And I am sorry, like Africa. Sorry like Montreal.
“No man is ever gonna chase you through an airport,” my mother told me on my 25th birthday.
At the time, it was 25 years that I’d managed to live just fine without you.
“He might wish he could chase you through an airport, you are certainly pretty enough for that. But he won’t dare stand at Gate 16 and lose all his manhood for a girl who’d never stay.”
Little girls learn to suck and swallow their mothers’ words like throat lozenges. You should probably know now, I gritted my teeth into those very words nearly every night of knowing you, wondering in the dark when you’d turn to leave. Turn and slam the door and leave me breathing or maybe some kind of breathless on the other side, saying, “That door has never quite sounded this way before.” Never so hollow. Never so cold.
But my mother was right, because of who I am and what I won’t sacrifice, I’ll be the kind of girl who has to stand at Gate 16, staring down at her shoes, asking a part of her heart if it will still remain when the plane’s wheels kiss Beijing’s runway.

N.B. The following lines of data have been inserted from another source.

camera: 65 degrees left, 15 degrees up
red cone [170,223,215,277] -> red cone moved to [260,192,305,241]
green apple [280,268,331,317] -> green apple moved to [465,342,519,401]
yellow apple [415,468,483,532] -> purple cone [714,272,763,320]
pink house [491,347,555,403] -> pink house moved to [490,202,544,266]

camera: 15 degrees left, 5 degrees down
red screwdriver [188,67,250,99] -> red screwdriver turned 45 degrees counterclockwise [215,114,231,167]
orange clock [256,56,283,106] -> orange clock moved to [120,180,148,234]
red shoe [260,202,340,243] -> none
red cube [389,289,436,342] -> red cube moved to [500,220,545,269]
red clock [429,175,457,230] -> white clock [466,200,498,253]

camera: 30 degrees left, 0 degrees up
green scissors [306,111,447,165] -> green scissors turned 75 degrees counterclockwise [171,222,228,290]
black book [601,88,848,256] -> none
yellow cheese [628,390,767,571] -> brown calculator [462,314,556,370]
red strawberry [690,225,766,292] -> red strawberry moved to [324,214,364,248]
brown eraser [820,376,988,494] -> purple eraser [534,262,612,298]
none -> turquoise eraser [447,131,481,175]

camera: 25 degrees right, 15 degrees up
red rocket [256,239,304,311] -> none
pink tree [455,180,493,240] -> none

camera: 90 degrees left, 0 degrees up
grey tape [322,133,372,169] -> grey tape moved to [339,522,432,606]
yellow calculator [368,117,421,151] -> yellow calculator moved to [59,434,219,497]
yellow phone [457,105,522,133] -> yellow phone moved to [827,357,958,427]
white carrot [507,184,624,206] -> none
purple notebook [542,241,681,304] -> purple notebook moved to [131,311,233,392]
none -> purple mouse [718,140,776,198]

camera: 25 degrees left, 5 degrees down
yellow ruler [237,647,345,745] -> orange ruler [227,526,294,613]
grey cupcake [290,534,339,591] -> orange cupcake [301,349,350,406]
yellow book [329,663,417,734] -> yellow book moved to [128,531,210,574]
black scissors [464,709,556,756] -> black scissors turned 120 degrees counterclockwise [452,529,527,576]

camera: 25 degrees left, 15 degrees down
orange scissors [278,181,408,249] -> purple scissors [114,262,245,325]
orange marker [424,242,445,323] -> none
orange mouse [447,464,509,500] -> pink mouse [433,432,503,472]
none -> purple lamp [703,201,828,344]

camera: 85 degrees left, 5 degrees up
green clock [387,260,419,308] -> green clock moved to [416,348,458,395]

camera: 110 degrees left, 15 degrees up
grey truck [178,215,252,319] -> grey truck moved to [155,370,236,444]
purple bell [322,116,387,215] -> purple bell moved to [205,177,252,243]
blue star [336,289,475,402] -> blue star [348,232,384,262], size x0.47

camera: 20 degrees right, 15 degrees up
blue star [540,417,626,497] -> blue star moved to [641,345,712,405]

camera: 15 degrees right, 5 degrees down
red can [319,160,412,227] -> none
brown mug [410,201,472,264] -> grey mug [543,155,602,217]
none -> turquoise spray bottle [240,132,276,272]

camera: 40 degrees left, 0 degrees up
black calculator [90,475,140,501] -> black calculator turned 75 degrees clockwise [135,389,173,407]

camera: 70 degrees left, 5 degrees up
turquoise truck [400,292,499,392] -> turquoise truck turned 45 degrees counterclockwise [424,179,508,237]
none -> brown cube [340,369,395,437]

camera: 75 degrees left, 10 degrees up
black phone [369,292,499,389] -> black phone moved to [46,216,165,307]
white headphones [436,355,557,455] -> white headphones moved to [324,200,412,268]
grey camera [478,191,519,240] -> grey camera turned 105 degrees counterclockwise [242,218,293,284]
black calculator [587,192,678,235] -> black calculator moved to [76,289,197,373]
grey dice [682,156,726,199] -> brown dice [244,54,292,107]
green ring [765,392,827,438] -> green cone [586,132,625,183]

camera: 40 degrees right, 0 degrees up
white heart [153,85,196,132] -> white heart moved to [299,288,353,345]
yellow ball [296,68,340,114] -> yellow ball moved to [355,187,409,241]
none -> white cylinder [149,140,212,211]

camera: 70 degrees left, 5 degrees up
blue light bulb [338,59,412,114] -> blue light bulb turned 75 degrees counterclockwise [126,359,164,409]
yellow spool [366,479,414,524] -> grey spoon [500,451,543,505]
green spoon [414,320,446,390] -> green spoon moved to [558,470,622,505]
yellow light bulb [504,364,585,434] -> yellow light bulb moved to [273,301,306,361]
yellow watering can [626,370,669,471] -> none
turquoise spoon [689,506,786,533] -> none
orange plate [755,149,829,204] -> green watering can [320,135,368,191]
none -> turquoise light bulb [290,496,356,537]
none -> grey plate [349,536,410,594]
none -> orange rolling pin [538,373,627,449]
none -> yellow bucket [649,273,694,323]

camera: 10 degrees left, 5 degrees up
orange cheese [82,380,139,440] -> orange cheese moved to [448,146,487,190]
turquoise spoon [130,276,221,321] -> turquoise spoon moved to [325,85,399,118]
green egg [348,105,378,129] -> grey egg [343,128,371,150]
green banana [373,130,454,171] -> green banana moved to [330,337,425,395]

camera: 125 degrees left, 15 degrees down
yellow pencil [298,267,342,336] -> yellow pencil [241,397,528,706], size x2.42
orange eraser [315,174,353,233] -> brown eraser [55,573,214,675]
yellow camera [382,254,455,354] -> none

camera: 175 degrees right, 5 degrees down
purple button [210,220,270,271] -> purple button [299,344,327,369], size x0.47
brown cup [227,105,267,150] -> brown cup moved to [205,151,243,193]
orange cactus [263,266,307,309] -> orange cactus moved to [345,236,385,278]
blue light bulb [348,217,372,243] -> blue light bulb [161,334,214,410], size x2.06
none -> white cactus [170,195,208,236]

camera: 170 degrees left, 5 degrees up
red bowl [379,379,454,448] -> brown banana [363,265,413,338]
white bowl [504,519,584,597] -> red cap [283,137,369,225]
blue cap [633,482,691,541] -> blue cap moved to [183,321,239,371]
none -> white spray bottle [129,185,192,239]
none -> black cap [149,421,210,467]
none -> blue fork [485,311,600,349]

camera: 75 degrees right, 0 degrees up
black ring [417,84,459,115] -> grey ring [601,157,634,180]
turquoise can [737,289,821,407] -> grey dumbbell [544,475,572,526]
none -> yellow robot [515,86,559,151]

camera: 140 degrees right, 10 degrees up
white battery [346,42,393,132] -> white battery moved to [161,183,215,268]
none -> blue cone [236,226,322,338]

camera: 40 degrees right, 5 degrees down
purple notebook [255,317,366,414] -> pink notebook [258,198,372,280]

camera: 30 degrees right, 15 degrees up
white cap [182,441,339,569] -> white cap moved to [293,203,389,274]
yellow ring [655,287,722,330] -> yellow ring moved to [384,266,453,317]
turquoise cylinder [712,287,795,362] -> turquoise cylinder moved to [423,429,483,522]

That part of her heart that’s sitting in a window seat right now. Ordering a glass of wine to take the edge off. Inserting ear plugs. Left. Then. Right. That part of her heart that is already learning that holding on was a foolish thought to begin with. That part of her heart that is reversing steps and spelling words backwards: oG reH teL reH TsuJ
I’m about 600 yards away from you right now.
A few gates.
Two security guards.
A couple of steps.
And a long aisle away from you.
It’s not really romantic. I didn’t expect to catch you at the last moment. You are so prompt, so timely, that you make these kinds of “don’t go, hurdling over suitcases in an effort to get to you before the gate closes” kind of scenes impossible.
But I am here, 600 yards away from you. Feeling like I’ve already placed a couple countries between us. Uruguays of Unsaid Words. Senegals of Stupid Fights. Mexicos of Mixed Emotions. Koreas & Chinas & Japans of Where the Heck Did I Go So Wrong?
And I am sorry. Like Africa. Sorry like Montreal. Sorry as the whole Indian Ocean, bloated after swallowing the Pacific for a midnight snack.
Sorry because I don’t need you. I really don’t. And the last thing I want to tell you is that I need you. And so I’ll tell you that I don’t. I. Don't. Need. You.
Stop, please stop.
Stop and decide to stop right there. Go back on me like a road map that one gave you a hidden turn. Read me one more time; find me in the lines one last time. Find that I don't mean it, under the apostrophe like rocks in the garden. Climb to the top of the “d” and jump down to the “y,” to see the strength it's taking me to Slip from my Pride like a Silk Dress and stand Needing before you.
I don't deserve it. I know. I shouldn't have you. I get it. I'm barely breathing here. It's scary. I'd like to walk away. "Like to" is a keyword. I'll let you down? Probably. You'll do the same? Surely. But I am better with you. I actually believe that. Better needing you.
And I am standing here. 600 yards away from you.
I didn't get to chase you through the airport. No hurdling the suitcases to grasp you. But I'd be willing... for the first time, I Am Willing. If you'll have me.